• [Explore the material]:
• 1. In the text about the appeals court ruling on Trump's records, give the stretch from "If the Supreme" through "ordered to do so." again with "tax forms" swapped for "tax returns".
• 2. List every person the appeals court ruling text names with both a first and a last name.

• [Text provided]:
···

Turns out, the president is not above the law.

Vice President Mike Pence and House Speaker Nancy Pelosi stand and applaud President Trump at his State of the Union Address.
Speaker Nancy Pelosi and Vice President Mike Pence applaud President Donald Trump at the State of the Union address in the chamber of the US House of Representatives at the US Capitol Building on February 5, 2019 in Washington, DC.
Chip Somodevilla/Getty Images
Ian Millhiser is a senior correspondent at Vox, where he focuses on the Supreme Court, the Constitution, and the decline of liberal democracy in the United States. He received a JD from Duke University and is the author of two books on the Supreme Court.

A federal appeals court held on Friday that Trump’s claims that he is immune to congressional oversight have no basis in law.

If the Supreme Court does not interfere with this decision, that means the House Oversight Committee will soon gain access to many of Trump’s financial records — potentially including his tax forms.

The case, Trump v. Mazars USA, is an especially significant one because it represents House investigators’ best opportunity to shake records loose from a president who’s offered maximal resistance to any attempt to make him disclose information that he does not want disclosed. The House committee seeks financial records that Trump turned over to his accounting firm, Mazars USA, and the firm has indicated it will comply with the committee’s subpoena if it is ordered to do so.

Trump cannot simply refuse to turn over these records because they aren’t under his control.

Judge David Tatel, a Clinton appointee on the US Court of Appeals for the DC Circuit, wrote the majority opinion in Mazars. And, as his opinion explains, the law governing this case is pretty straightforward. As a series of Supreme Court decisions that stretch back to the 1920s Teapot Dome scandal lay out, Congress has broad authority to conduct investigations so long as those investigations have a “valid legislative purpose.” Such a purpose exists as long as the investigation touches upon a matter “on which legislation could be had.”

···

(Per-instance keypoint data)

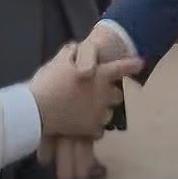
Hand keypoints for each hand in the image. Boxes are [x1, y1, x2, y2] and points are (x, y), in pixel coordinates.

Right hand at [35, 27, 138, 178]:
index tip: (140, 63)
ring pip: (109, 112)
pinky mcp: (91, 129)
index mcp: (99, 75)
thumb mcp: (59, 61)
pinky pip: (98, 128)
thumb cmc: (49, 82)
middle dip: (109, 92)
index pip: (121, 68)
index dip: (132, 64)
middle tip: (96, 91)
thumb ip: (71, 53)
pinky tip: (82, 122)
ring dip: (102, 109)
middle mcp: (104, 95)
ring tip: (87, 109)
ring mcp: (99, 113)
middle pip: (117, 94)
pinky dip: (93, 125)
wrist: (37, 109)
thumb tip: (75, 49)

···

• [Responses to the tasks]:
• 1.
If the Supreme Court does not interfere with this decision, that means the House Oversight Committee will soon gain access to many of Trump’s financial records — potentially including his tax returns.

The case, Trump v. Mazars USA, is an especially significant one because it represents House investigators’ best opportunity to shake records loose from a president who’s offered maximal resistance to any attempt to make him disclose information that he does not want disclosed. The House committee seeks financial records that Trump turned over to his accounting firm, Mazars USA, and the firm has indicated it will comply with the committee’s subpoena if it is ordered to do so.

• 2.
- Mike Pence
- Nancy Pelosi
- Donald Trump
- Chip Somodevilla
- Ian Millhiser
- David Tatel